Montag, 16. April 2012

Der lebendige Strom des göttlichen Bewusstseins



Das göttliche Bewusstsein ist ein lebendiger Strom, der nicht im engen Gefäss eines “Ich” gefangen werden kann, denn seine Natur ist die endlose Bewegung des Fliessens. Das gewöhnliche Bewusstsein jedoch beschränkt sich auf den engen Kreis zeitlicher Ziele und Wünsche, so dass der grosse Fluss gehemmt und abgelenkt und seine Energie vergeudet wird. Wenn das Individuum  auf diese Weise seine Beziehung zum universellen Zentrum verliert und versucht, seine beschränkte Persönlichkeit zum Mittelpunkt zu machen, indem es sich an seine augenblickliche Daseinsform klammert, wird die Illusion einer unwandelbaren, separaten “Ichheit” geschaffen, die sich dem Fluss des Lebens entgegenstemmt. Das Heilmittel hierfür ist nicht die Unterdrückung der Individualität (was nur das entgegengesetzte Extrem wäre), sondern die Erkenntnis, dass Individualität nicht dasselbe ist wie “Ichheit” und dass Wechsel als eine natürliche und notwendige Bedingung allen Lebens, weder willkürlich noch sinnlos ist, sondern auf Grund einer innewohnenden und universellen Gesetzmässigkeit vor sich geht.

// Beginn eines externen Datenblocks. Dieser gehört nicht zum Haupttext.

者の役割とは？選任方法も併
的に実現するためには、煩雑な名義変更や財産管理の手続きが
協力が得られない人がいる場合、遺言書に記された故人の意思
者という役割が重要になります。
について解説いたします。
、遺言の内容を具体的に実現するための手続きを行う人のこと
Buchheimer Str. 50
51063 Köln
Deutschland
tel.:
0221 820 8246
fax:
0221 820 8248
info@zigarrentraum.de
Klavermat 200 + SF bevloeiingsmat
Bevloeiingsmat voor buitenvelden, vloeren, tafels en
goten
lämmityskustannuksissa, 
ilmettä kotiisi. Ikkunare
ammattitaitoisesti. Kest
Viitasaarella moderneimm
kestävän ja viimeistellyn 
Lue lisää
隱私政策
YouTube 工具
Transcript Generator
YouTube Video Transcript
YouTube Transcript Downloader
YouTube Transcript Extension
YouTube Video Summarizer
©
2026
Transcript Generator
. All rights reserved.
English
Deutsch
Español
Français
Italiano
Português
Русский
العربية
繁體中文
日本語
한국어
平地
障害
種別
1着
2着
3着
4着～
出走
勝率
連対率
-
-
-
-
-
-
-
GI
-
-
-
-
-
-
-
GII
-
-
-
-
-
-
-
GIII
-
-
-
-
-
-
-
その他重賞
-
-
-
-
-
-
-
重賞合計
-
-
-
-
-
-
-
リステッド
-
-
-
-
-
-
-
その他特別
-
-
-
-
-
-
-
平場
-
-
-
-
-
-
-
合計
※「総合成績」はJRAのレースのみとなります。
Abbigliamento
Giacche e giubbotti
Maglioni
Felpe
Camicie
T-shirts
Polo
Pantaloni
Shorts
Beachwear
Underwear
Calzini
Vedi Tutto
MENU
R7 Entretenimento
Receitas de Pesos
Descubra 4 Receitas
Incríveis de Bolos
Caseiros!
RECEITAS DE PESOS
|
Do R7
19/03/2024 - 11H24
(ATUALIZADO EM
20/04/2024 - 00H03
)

Alles was die unendliche Bewegung des Geistes zu hindern, aufzuhalten oder einzuschränken versucht, ist Unwissenheit – gleichgültig, ob sie durch begriffliches Denken, Begierden oder Verhaftungen verursacht wird. Ruhe aber bedeutet nicht Stillstand, sie bedeutet nicht das Anhalten des Denkens, sondern besteht in der Nicht-Behinderung des Bewusstseinsstroms durch künstliche Begriffe und selbstisches Wollen oder durch Unterbrechung des natürlichen Flusses durch Sezierung seiner Bewegungen in isolierte Phasen, in dem zwecklosen Versuch, seine Natur zu analysieren. Dies soll nicht bedeuten, dass wir alles begriffliche Denken aufgeben sollen – was eine Unmöglichkeit ist – sondern nur dass wir uns nicht in ihm verstricken, nicht zu seinem Sklaven werden sollen.